Para Leopardi el cielo poseía un divino manto. Me alejo de su luz. No
hay mejor descanso que adentrarse en la sombra y recostar el cuerpo en la
tierra o en la hierba. El gorrión valiente vuela por encima de nuestras
cabezas. Me acompaña Platón (siempre viene Platón cuando no sueño).
En España no existe un solo premio literario limpio. La casa huele a
naturaleza y a velas apagadas. Calla el corazón cada vez que alguien recuerda
el nombre de un nuevo galardonado en un certamen.

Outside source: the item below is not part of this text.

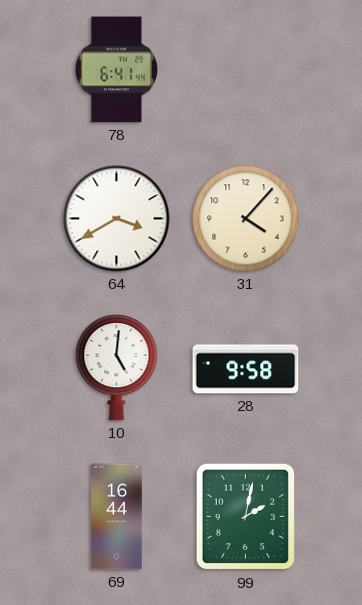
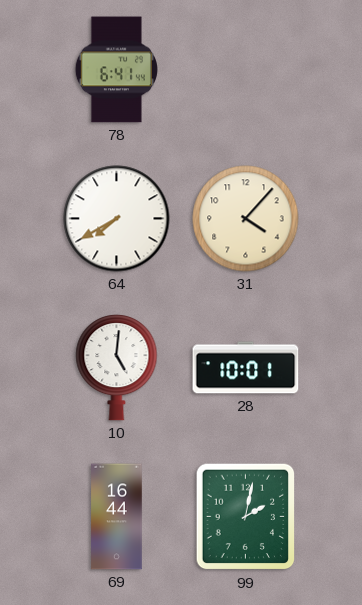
64: 3:40 -> 7:40
28: 9:58 -> 10:01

El semblante de Platón es de hombre discreto. Prometió no cambiar nada
ante los indolentes y lo cumple. Guarda silencio, pasea y evita el hermetismo
de la última piedad.
Los siniestros acuden, a escondidas, para ver qué cocino, con quién
hablo, qué libro leo. Los siniestros son cobardes, desean controlar y
desmienten disimulando.
Se ha roto el cenicero de agua. Hay cristales por el suelo y sobre la
alfombra. Descalzo soporto la tormenta, el dolor y la existencia. Los ansiados
triunfos del siniestro se han partido en mil pedazos.
Busco el estado plácido que reclamó Leopardi, en su lugar me conformo
con el mirto, su olor y las pequeñas flores blancas.